The forgotten spouse

 
A serious problem can occur when a couple occupies a home, but the reverse mortgage is taken out in only one spouse’s name. The way the rules are written, the second spouse could either be forced to vacate the home or pay off the loan when the first spouse dies or has to enter an extended care facility.
 
Many borrowers simply assume that under a reverse mortgage, both spouses will be able to use the home as long as they need to. But unless both are listed on the loan, that isn’t the case.
 

Overlooking taxes and maintenance

 
Many homeowners get the impression that they can never lose their home due to circumstances related to a reverse mortgage.
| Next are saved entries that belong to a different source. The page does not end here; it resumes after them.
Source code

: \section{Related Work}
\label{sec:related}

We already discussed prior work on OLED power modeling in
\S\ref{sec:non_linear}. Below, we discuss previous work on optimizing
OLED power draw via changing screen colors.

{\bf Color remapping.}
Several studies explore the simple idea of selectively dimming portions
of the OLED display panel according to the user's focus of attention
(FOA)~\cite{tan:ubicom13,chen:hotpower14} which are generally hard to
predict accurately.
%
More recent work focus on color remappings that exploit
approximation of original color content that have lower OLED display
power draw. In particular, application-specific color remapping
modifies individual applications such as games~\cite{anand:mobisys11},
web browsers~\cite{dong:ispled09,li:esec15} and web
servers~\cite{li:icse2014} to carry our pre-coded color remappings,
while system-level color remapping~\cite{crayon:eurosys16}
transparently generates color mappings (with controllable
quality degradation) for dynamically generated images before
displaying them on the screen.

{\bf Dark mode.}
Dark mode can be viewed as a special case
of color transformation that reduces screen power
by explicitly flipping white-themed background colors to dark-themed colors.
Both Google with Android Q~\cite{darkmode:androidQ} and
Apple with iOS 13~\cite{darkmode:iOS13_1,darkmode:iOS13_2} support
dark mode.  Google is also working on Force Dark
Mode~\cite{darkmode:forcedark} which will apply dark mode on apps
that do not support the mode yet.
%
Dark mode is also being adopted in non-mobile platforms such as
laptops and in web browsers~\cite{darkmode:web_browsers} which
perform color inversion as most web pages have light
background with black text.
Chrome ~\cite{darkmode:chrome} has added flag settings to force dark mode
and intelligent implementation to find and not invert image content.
While that’s true with regard to declining equity and accumulated interest charges, there are two other things to look out for – taxes and maintenance.
 
With a reverse mortgage, you’re still obligated to keep up your tax payments and maintain the house in a manner that protects the mortgage company’s investment. If you don’t, you can still forfeit the property, either to the government or the lender.
 
Reverse mortgages can be a useful tool in requirement planning, and a much-needed source of revenue for retirees who don’t want to give up their homes. However, like any major financial transaction, they need to be approached with care. Consulting with an independent financial advisor beforehand, one who has no stake in whether or not you get a reverse mortgage, is strongly advised.